[Stored items]
□ □ □ □ □ □ □

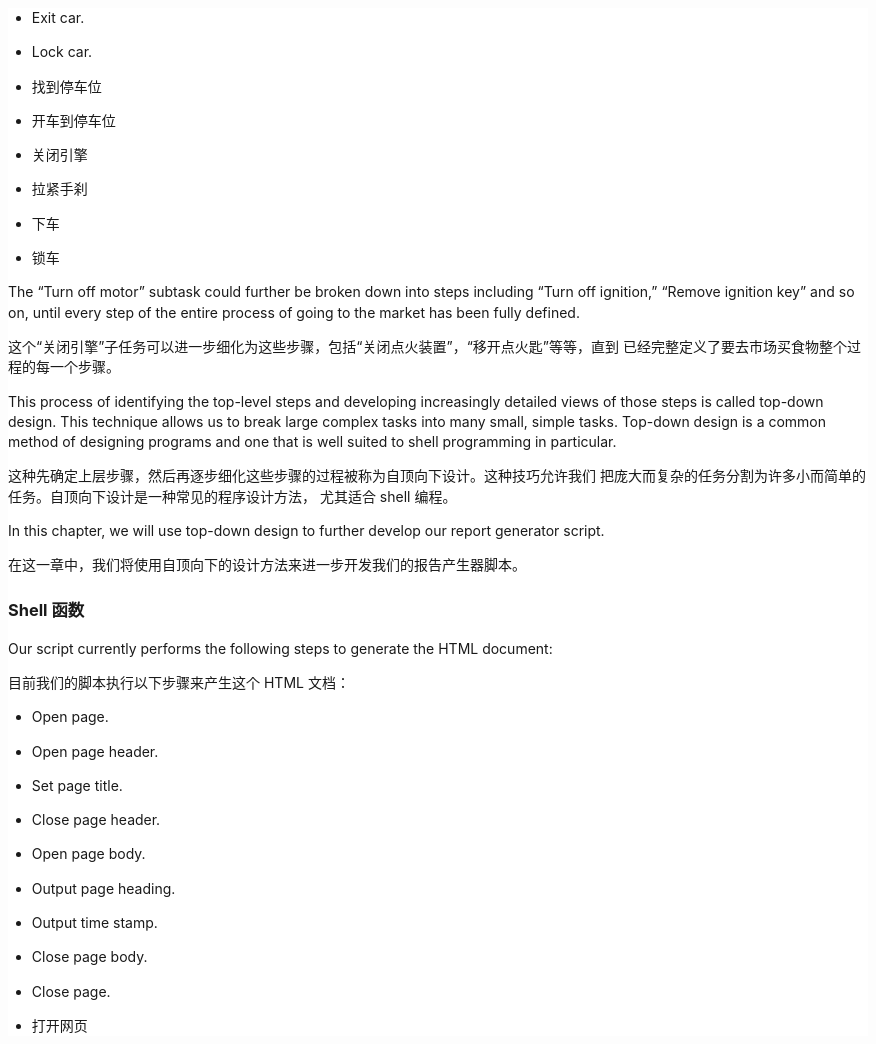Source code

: * Exit car.

* Lock car.

*  找到停车位

* 开车到停车位

* 关闭引擎

* 拉紧手刹

* 下车

* 锁车

The “Turn off motor” subtask could further be broken down into steps including “Turn
off ignition,” “Remove ignition key” and so on, until every step of the entire process of
going to the market has been fully defined.

这个“关闭引擎”子任务可以进一步细化为这些步骤，包括“关闭点火装置”，“移开点火匙”等等，直到
已经完整定义了要去市场买食物整个过程的每一个步骤。

This process of identifying the top-level steps and developing increasingly detailed views
of those steps is called top-down design. This technique allows us to break large complex
tasks into many small, simple tasks. Top-down design is a common method of designing
programs and one that is well suited to shell programming in particular.

这种先确定上层步骤，然后再逐步细化这些步骤的过程被称为自顶向下设计。这种技巧允许我们
把庞大而复杂的任务分割为许多小而简单的任务。自顶向下设计是一种常见的程序设计方法，
尤其适合 shell 编程。

In this chapter, we will use top-down design to further develop our report generator
script.

在这一章中，我们将使用自顶向下的设计方法来进一步开发我们的报告产生器脚本。

### Shell 函数

Our script currently performs the following steps to generate the HTML document:

目前我们的脚本执行以下步骤来产生这个 HTML 文档：

* Open page.

* Open page header.

* Set page title.

* Close page header.

* Open page body.

* Output page heading.

* Output time stamp.

* Close page body.

* Close page.

* 打开网页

□ □ □ □ □ □ □

ACTIVITY
Copy each line above exactly, with no images.

RESPONSE TO THE EXERCISE
Source code

: * Exit car.

* Lock car.

*  找到停车位

* 开车到停车位

* 关闭引擎

* 拉紧手刹

* 下车

* 锁车

The “Turn off motor” subtask could further be broken down into steps including “Turn
off ignition,” “Remove ignition key” and so on, until every step of the entire process of
going to the market has been fully defined.

这个“关闭引擎”子任务可以进一步细化为这些步骤，包括“关闭点火装置”，“移开点火匙”等等，直到
已经完整定义了要去市场买食物整个过程的每一个步骤。

This process of identifying the top-level steps and developing increasingly detailed views
of those steps is called top-down design. This technique allows us to break large complex
tasks into many small, simple tasks. Top-down design is a common method of designing
programs and one that is well suited to shell programming in particular.

这种先确定上层步骤，然后再逐步细化这些步骤的过程被称为自顶向下设计。这种技巧允许我们
把庞大而复杂的任务分割为许多小而简单的任务。自顶向下设计是一种常见的程序设计方法，
尤其适合 shell 编程。

In this chapter, we will use top-down design to further develop our report generator
script.

在这一章中，我们将使用自顶向下的设计方法来进一步开发我们的报告产生器脚本。

### Shell 函数

Our script currently performs the following steps to generate the HTML document:

目前我们的脚本执行以下步骤来产生这个 HTML 文档：

* Open page.

* Open page header.

* Set page title.

* Close page header.

* Open page body.

* Output page heading.

* Output time stamp.

* Close page body.

* Close page.

* 打开网页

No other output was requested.